Father Constantine Lazarakis
We just hit two big milestones with the COVID-19 pandemic; one is an anniversary and the other a breakthrough. It is now a little over a year since our lives were radically altered by quarantine and shutdown, and finally, vaccinations are approved and more than 100  million Americans have been vaccinated. Like all medical treatments and procedures, it is important that we weigh the moral/ethical implications of a treatment, and while many are being vaccinated, some have voiced concerns. Still others are taking a wait and see approach.

When contemplating these questions, St. Paul’s teachings about interdependence seem particularly relevant to me, and while these tenants are intended for application in the Christian life, I would assert that they apply to all of humanity. St. Paul tells us that we are all “one body” and that, “There should be no division in the body,” that we, “should have equal concern for each other. If one part suffers, every part suffers with it; if one part is honored, every part rejoices with it.” (1 Corinthians 12:26) He also encourages us to “bear one another’s burdens.” (Galatians 6:2) The message here is that we all share in the human condition, and we weather hardship best when we weather it together.

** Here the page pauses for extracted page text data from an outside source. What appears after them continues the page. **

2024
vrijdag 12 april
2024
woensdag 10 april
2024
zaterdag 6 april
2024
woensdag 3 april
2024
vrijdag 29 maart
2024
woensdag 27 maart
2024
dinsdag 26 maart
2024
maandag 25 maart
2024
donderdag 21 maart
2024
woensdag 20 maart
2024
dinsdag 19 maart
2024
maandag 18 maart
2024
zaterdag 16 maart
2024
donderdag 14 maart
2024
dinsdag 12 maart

From my perspective, we should all get our vaccines as soon as we are eligible and as soon as possible. The more people get vaccinated, the fewer people will be infected. We not only are preserving our own health when we get vaccinated, we are protecting those who are more vulnerable. None of the ethical arguments against vaccination that I have heard outweigh the moral imperative to protect one another against the pandemic. In so doing, we affirm our commitment to one another as brothers and sisters, children of God.

Rabbi Josh Franklin
Rabbi Josh

Rabbi Josh Franklin
No, I’m not a doctor. Rabbis don’t get any education in healthcare. Yet we are often asked to weigh in on issues of medical morality. In this regard, I want to share an opinion that might sound abrasive, but is necessary in the current climate of the coronavirus pandemic: It is a moral obligation for every person to be inoculated with a COVID vaccine.

Many will argue that it is the individual right for each person to make the decision for themselves as to whether or not they should take the vaccine. The great economist, Adam Smith, once believed in what he described as “the invisible hand,” a system in which an individual’s self-interested actions would ultimately lead to greater social benefit. While this might prove true in certain economic systems, it is detrimental to the moral fabric of society. Moral systems require individuals to consider the communal impact of their actions. Vaccination is as much about civic responsibility to protect our neighbors as it is about personal protection.

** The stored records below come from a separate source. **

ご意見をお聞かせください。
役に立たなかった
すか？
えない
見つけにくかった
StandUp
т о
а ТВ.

Back when Edward Jenner invented the smallpox vaccine at the turn of the 19th century, there was a discussion among Jewish authorities about the risk of this novel medicine. The rabbis of the time reached three conclusions that I believe apply today as well: 1. The minimal risk associated with the vaccine was appropriate against the much larger risk of contracting the illness. 2. The greater societal benefit of mass inoculation outweighed the potential adverse reactions of an infinitesimal proportion of the population. 3. Abstaining from the communal effort to save lives was immoral.

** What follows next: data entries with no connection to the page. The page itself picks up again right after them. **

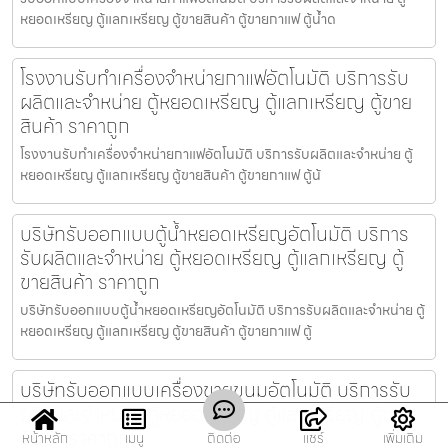
หยอดเหรียญ ตู้แลกเหรียญ ตู้ขายสินค้า ตู้ขายกาแฟ ตู้น้ำด
โรงงานรับทำเครื่องจำหน่ายกาแฟ​อัตโนมัติ บริการรับ
ผลิตและจำหน่าย ตู้หยอดเหรียญ ตู้แลกเหรียญ ตู้ขาย
สินค้า ราคาถูก
โรงงานรับทำเครื่องจำหน่ายกาแฟ​อัตโนมัติ บริการรับผลิตและจำหน่าย ตู้
หยอดเหรียญ ตู้แลกเหรียญ ตู้ขายสินค้า ตู้ขายกาแฟ ตู้น้
บริษัทรับออกแบบตู้น้ำหยอดเหรียญ​อัตโนมัติ บริการ
รับผลิตและจำหน่าย ตู้หยอดเหรียญ ตู้แลกเหรียญ ตู้
ขายสินค้า ราคาถูก
บริษัทรับออกแบบตู้น้ำหยอดเหรียญ​อัตโนมัติ บริการรับผลิตและจำหน่าย ตู้
หยอดเหรียญ ตู้แลกเหรียญ ตู้ขายสินค้า ตู้ขายกาแฟ ตู้
บริษัทรับออกแบบเครื่องขายขนม​อัตโนมัติ บริการรับ
ผลิตและจำหน่าย ตู้หยอดเหรียญ ตู้แลกเหรียญ ตู้ขาย
สินค้า ราคาถูก
หน้าหลัก
เมนู
ติดต่อ
แชร์
เพิ่มเติม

When the response to a crisis is a mentality of “every person for themselves,” we see the kind of chaos that erupted during the beginning of the pandemic with panic buying. Our behaviors left the most vulnerable in our communities facing empty supermarket shelves and the inability to fill prescriptions of popular medications. Similarly, people flouted social distance restrictions in favor of their own personal convenience. I implore everyone to consider the needs of the community and to the overall social good as you navigate living under the pandemic. To this end, when you receive the opportunity for a COVID vaccination, it is your moral obligation to take it!